Plusieurs points posent habituellement problème. À commencer par la liquidité des biens, qui est le plus souvent surestimée. Au contraire, la volatilité de leurs performances est soit dissimulée en prenant un cadre temporel approprié, soit minorée. Or, tandis que la volatilité des marchés financiers est bien appréhendée et peut même être prévue, celle des biens réels est beaucoup plus difficile à estimer avec des valeurs futures qui dépendent de facteurs très variés, parmi lesquels les effets de mode ne sont pas les moindres.
La question des frais est souvent passée sous silence, alors qu’ils peuvent être proportionnellement plus élevés que pour les instruments financiers : il s’agit notamment de frais de stockage (éventuellement dans des « ports francs » pour des raisons fiscales, de sécurité ou de qualité) et d’entretien auxquels il faut ajouter des cotisations d’assurance. Pour une caisse de vin, il faut ainsi compter 18 euros par an pour le stockage et 0,4 pour cent pour l’assurance.
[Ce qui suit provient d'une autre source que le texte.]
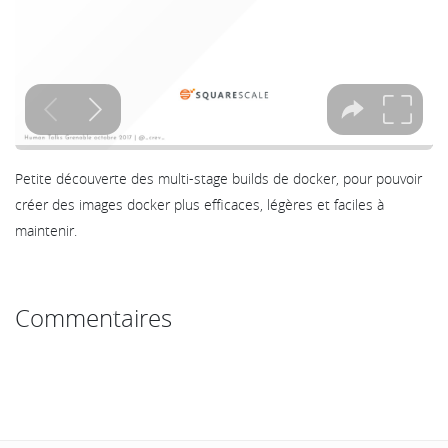
Petite découverte des multi-stage builds de docker, pour pouvoir
créer des images docker plus efficaces, légères et faciles à
maintenir.
Commentaires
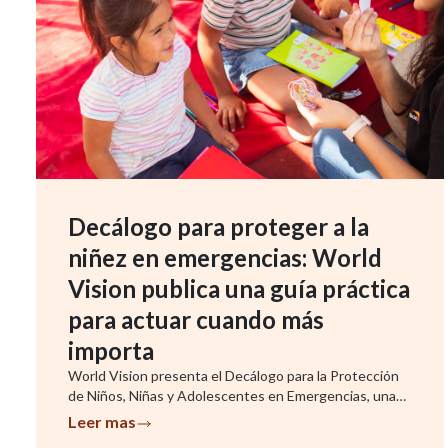
Decálogo para proteger a la
niñez en emergencias: World
Vision publica una guía práctica
para actuar cuando más
importa
World Vision presenta el Decálogo para la Protección
de Niños, Niñas y Adolescentes en Emergencias, una
herramienta que ...
Leer mas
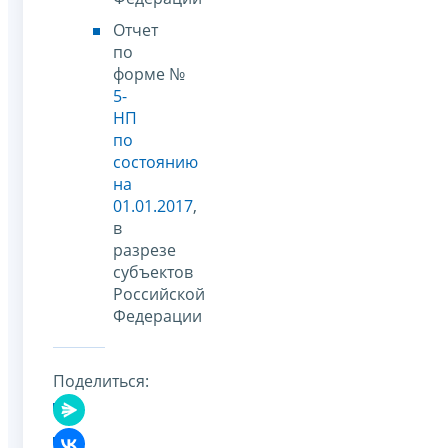
Отчет
по
форме №
5-
НП
по
состоянию
на
01.01.2017
,
в
разрезе
субъектов
Российской
Федерации
Поделиться:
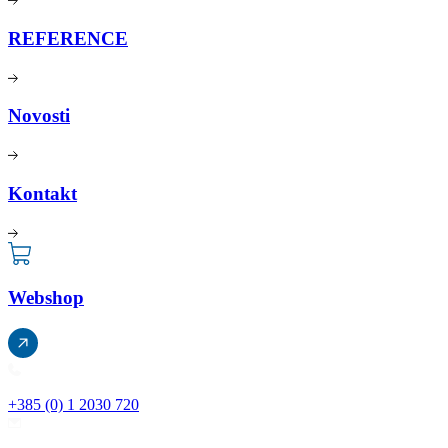
REFERENCE
Novosti
Kontakt
Webshop
+385 (0) 1 2030 720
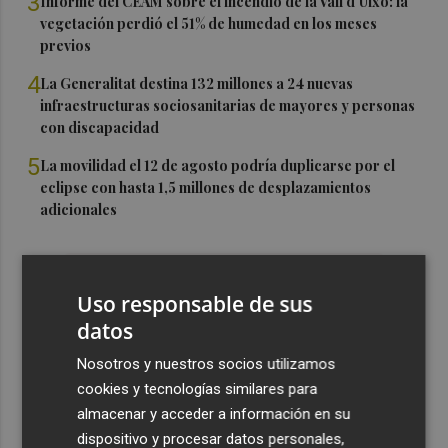
3
Informe del CEAM sobre el incendio de la Vall d'Uixó: la
vegetación perdió el 51% de humedad en los meses
previos
4
La Generalitat destina 132 millones a 24 nuevas
infraestructuras sociosanitarias de mayores y personas
con discapacidad
5
La movilidad el 12 de agosto podría duplicarse por el
eclipse con hasta 1,5 millones de desplazamientos
adicionales
Uso responsable de sus
datos
Nosotros y nuestros socios utilizamos
cookies y tecnologías similares para
almacenar y acceder a información en su
dispositivo y procesar datos personales,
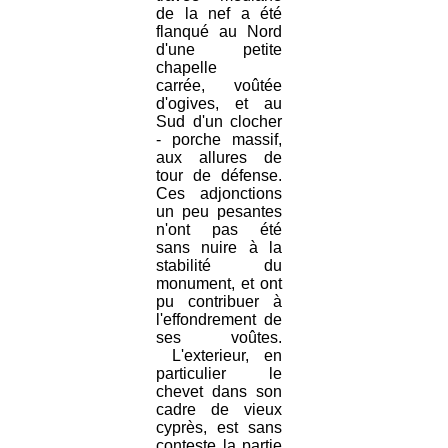
de la nef a été
flanqué au Nord
d'une petite
chapelle
carrée, voûtée
d'ogives, et au
Sud d'un clocher
- porche massif,
aux allures de
tour de défense.
Ces adjonctions
un peu pesantes
n'ont pas été
sans nuire à la
stabilité du
monument, et ont
pu contribuer à
l'effondrement de
ses voûtes.
L'exterieur, en
particulier le
chevet dans son
cadre de vieux
cyprès, est sans
conteste la partie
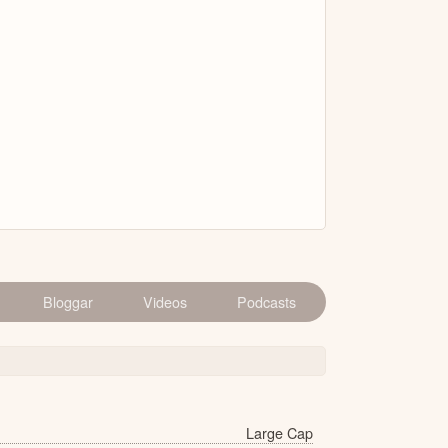
Bloggar
Videos
Podcasts
Large Cap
Mais les régulateurs alimentent aussi des « listes noires » d’intervenants douteux. En effet pour acquérir des biens divers les épargnants ne passent généralement pas par le truchement de professionnels de la finance, réputés pour leur méfiance vis-à-vis de ces placements, même si plusieurs affaires récentes ont impliqué des conseillers indépendants.
La plupart du temps les investisseurs potentiels cherchent eux-mêmes sur Internet les sites qui proposent des biens divers. Ils peuvent aussi être démarchés au téléphone, par mail ou à l’occasion de salons. Dans tous les cas ils sont livrés à eux-mêmes et vulnérables aux sollicitations et stratagèmes de personnes ou de sociétés peu scrupuleuses mais qui disposent d’un réel savoir-faire commercial. L’AMF a révélé que, sur les six premiers mois de 2019, 84 des 114 nouveaux sites internet frauduleux qu’elle a repérés commercialisaient des biens divers !
Les mises en garde s’avérant souvent insuffisantes pour contrecarrer l’appât du gain, il a fallu dans certains pays recourir à la loi et au règlement. Ainsi, depuis une loi de décembre 2016, l’AMF est autorisée à réguler les biens divers en dépit de leur caractère intrinsèquement non-financier. Il a été créé un statut d’« intermédiaire en biens divers » faisant obligation aux plates-formes de commercialisation de s’enregistrer auprès de l’AMF, qui publie leur liste.
Mais à la mi-août, cette dernière ne comportait que six noms, presque tous dans le vin, alors qu’au même moment la « liste noire des sites proposant d’investir dans des biens divers » comportait 228 noms ! Les professionnels honnêtes en biens divers, qui constituent heureusement la majorité de l’espèce, pestent contre les agissements des escrocs qui portent atteinte à la réputation et à l’attractivité de tout le marché d’un bien donné. En France, l’intérêt pour les manuscrits a chuté après l’affaire Aristophil qui a éclaté en 2015 (18 000 épargnants floués pour un montant investi d’environ 850 millions d’euros, 1,2 milliard avec les intérêts).
Mais certains se plaignent aussi du comportement des acheteurs. À proximité de Lyon le gérant de GT Spirit, le plus grand showroom de voitures de collection en France (plus de 150 véhicules sur 3500 mètres carrés) déplore que les nouveaux investisseurs déstabilisent le marché « en achetant n’importe quoi, à n’importe quel prix, du moment qu’ils peuvent en tirer une plus-value ».